Anonymized data for research purposes

Numerous academic organizations have asked to access anonymized course-progress data from our Code Studio tutorials in order to research the student learning process and ideas for improving on it.

As explained in our privacy policy, when students solve coding puzzles on our platform, we save the number of tries a student takes to solve a puzzle, including the code they submit. This is how we generate progress reports for students and teachers. This same data can also help identify how to improve our tutorials.

We're interested in exploring ways to share just the machine-level data (with no student identifying information) to allow 3rd party researchers to help us improve our service, without any risk of impact on student privacy.

If you want to help

We'd love to do a lot more in this space, and we're limited by our own staff's ability to support third parties. We recently hired a data engineer to help us perform our own analysis and also to support academic efforts using the same data. We're hoping to open up more data soon.

In the meantime, we've done one experiment with researchers at Stanford University as explained below.

We'd like to take this further and look at what factors influence learning. For example, how do different puzzle types promote learning? How well do students transfer learning from one type of puzzle to another? How can we give students the right type of hints at the right time? What can we do to help students persist through hard problems instead of giving up? How do external factors (gender, age, class size, geography, etc.) impact student learning and what can we do to support diverse classes?

If you're interested in working with us on these questions (and more), sign up below. We'll share our raw data with you as we publish it.

Sign up to hear when we open up this data

Data from 2 puzzles from Hour of Code 2013

Our first foray in this space has been a partnership with a Stanford University research team led by Mehran Sahami. Stanford researcher Chris Piech evaluated the various computer programs that students submitted to two computer programming puzzles from our popular Hour of Code tutorial. The dataset below was generated for the paper Autonomously Generating Hints by Inferring Problem Solving Policies by Piech, C. Mehran S. Huang J and Guibas L.

The link below is a dataset of anonymized, aggregated data of student attempts to solve these two puzzles, as explained in the readme.txt file and below. Please contact piech@cs.stanford.edu if you have questions.

A note on privacy

The dataset is FERPA compliant. It does not contain any identifiable information such as database IDs, timestamps, gender, age, or location data. Absolutely no information is included in the dataset which could be used to identify a student. For more information on how we protect private information, see our terms of service and privacy policy.

Explanation of the dataset

This is a dataset of aggregate user interaction data for logged-in users working on two computer programming challenges, Hoc4 and Hoc18 from December 2013 to March 2014. The solution to Hoc4 requires students to string together a series of moves and turns. The solution to Hoc18 requires an if/else condition inside a for loop. Submissions are collected each time a logged in user executed their code.

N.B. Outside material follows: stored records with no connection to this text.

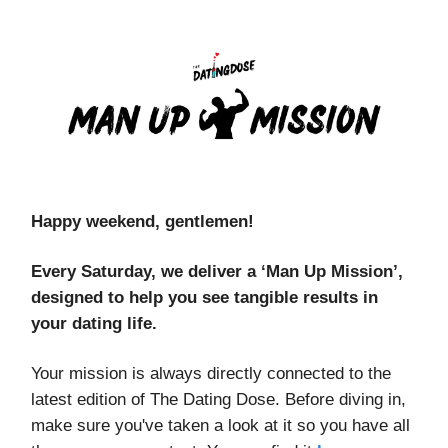
Happy weekend, gentlemen!
Every Saturday, we deliver a ‘Man Up Mission’,
designed to help you see tangible results in
your dating life.
Your mission is always directly connected to the
latest edition of The Dating Dose. Before diving in,
make sure you've taken a look at it so you have all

Description of the puzzles

Schematic of the maze and example solution for Hoc4 (left) and Hoc18 (right). The arrow is the agent and the heart is the goal.

Usage statistics on the puzzles:

Statistic Hoc4 Hoc18
Unique Students 509,405 263,569
Code Submissions 1,138,506 1,263,360
Unique Submissions 10,293 79,553
Pass Rate 97.8% 81.0%

The data for each problem is split into different directories, as follows

ASTs

The Abstract Syntax Trees of all the unique programs. Each file is an AST in json format where each node has a "block type", a nodeId and a list of children. The name of the file is the corresponding astId. AstIds are ordered by popularity: 0.json is the most common submission, followed by 1.json etc. The file asts/counts.txt has corresponding submission counts and asts/unitTestResults.txt has the code.org unit test scores.

Graphs

Graphs/roadMap.txt stores the edges of the legal move transitions between astIds as allowed by the code.org interface.

GroundTruth

A dataset gathered by Piech et Al to capture teacher knowledge of "if a student had just submitted astId X, which adjacent astId Y would I suggest they work towards."

Trajectories

Each file represents a series of asts (denoted using their astIds) that one or more students went through when solving the challenge. File names are the trajectoryIds. The file trajectories/counts.txt contains the number of students who generated each unique trajectory. The file trajectories/idMap.txt maps "secret" (eg anonymized) studentIds to their corresponding trajectories.

Interpolated

We interpolate student trajectories over the roadMap graph, so that for each student we attempt to calculate the Maximum A Posteriori path of single block changes that each student went through. The file interpolated/idMap.txt contains the mapping between interpolated trajectory Ids and trajectory Ids.

NextProblem

The students who attempted and completed the subsequent challenges (Hoc5 and Hoc19 respectively). The file nextProblem/attemptSet.txt is the list of "secret" (eg anonymized) studentIds of users who tried the next problem. The file nextProblem/perfectSet.txt is the list of "secret" (eg anonymized) studentIds of users who successfully completed the next problem.

Unseen

Some ASTs do not compile in the interface and are thus not captured. This dir contains a list ASTs that do not compile but are still relevant for understanding user transitions.